Task to carry out: Copy every line from the records below that carries the word "Warmup".
*** Data to use
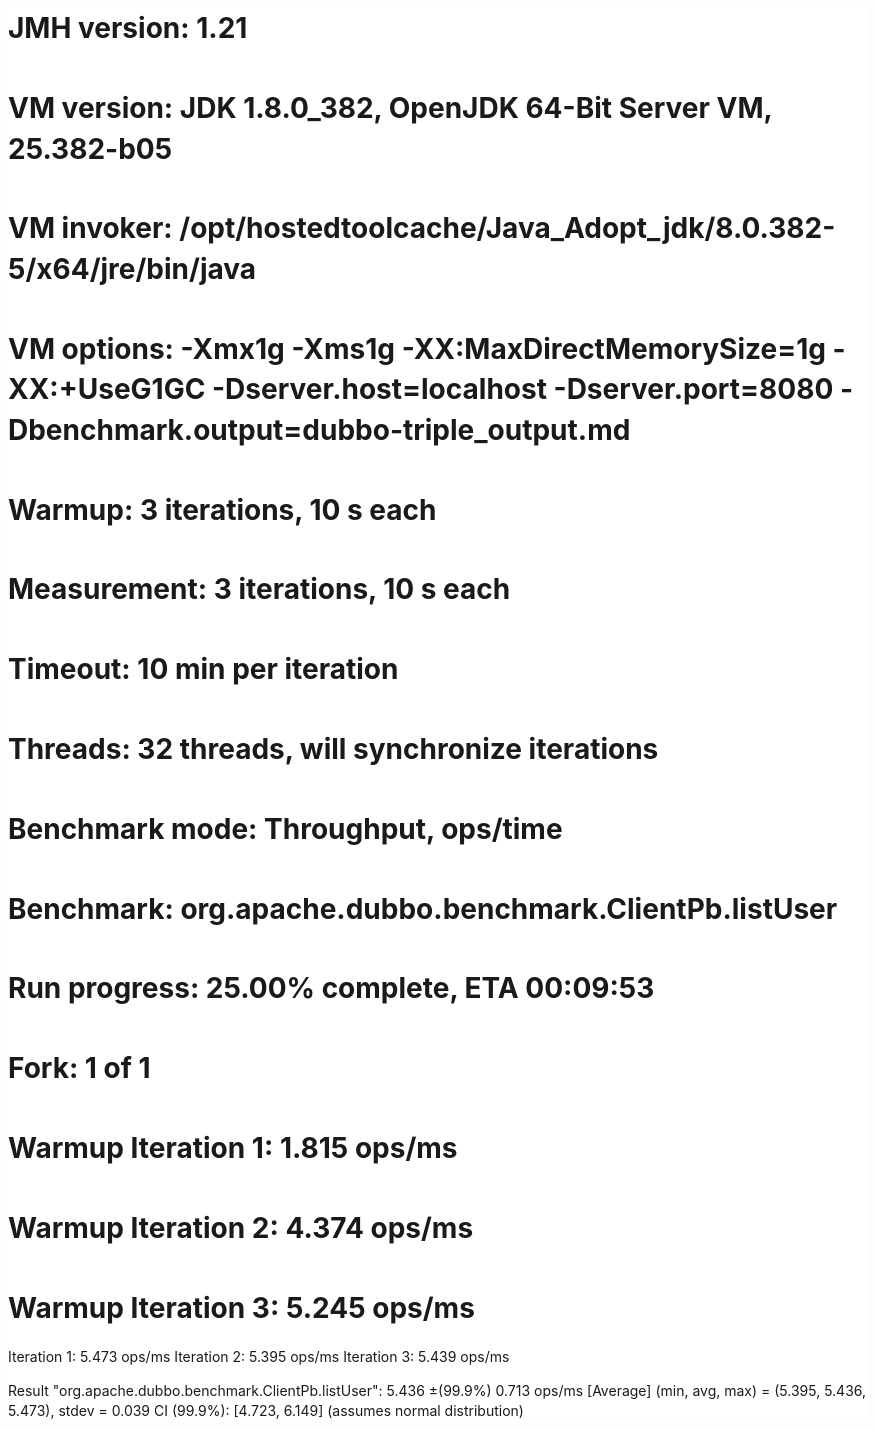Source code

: 
# JMH version: 1.21
# VM version: JDK 1.8.0_382, OpenJDK 64-Bit Server VM, 25.382-b05
# VM invoker: /opt/hostedtoolcache/Java_Adopt_jdk/8.0.382-5/x64/jre/bin/java
# VM options: -Xmx1g -Xms1g -XX:MaxDirectMemorySize=1g -XX:+UseG1GC -Dserver.host=localhost -Dserver.port=8080 -Dbenchmark.output=dubbo-triple_output.md
# Warmup: 3 iterations, 10 s each
# Measurement: 3 iterations, 10 s each
# Timeout: 10 min per iteration
# Threads: 32 threads, will synchronize iterations
# Benchmark mode: Throughput, ops/time
# Benchmark: org.apache.dubbo.benchmark.ClientPb.listUser

# Run progress: 25.00% complete, ETA 00:09:53
# Fork: 1 of 1
# Warmup Iteration   1: 1.815 ops/ms
# Warmup Iteration   2: 4.374 ops/ms
# Warmup Iteration   3: 5.245 ops/ms
Iteration   1: 5.473 ops/ms
Iteration   2: 5.395 ops/ms
Iteration   3: 5.439 ops/ms


Result "org.apache.dubbo.benchmark.ClientPb.listUser":
  5.436 ±(99.9%) 0.713 ops/ms [Average]
  (min, avg, max) = (5.395, 5.436, 5.473), stdev = 0.039
  CI (99.9%): [4.723, 6.149] (assumes normal distribution)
******
Task answer:
# Warmup: 3 iterations, 10 s each
# Warmup Iteration   1: 1.815 ops/ms
# Warmup Iteration   2: 4.374 ops/ms
# Warmup Iteration   3: 5.245 ops/ms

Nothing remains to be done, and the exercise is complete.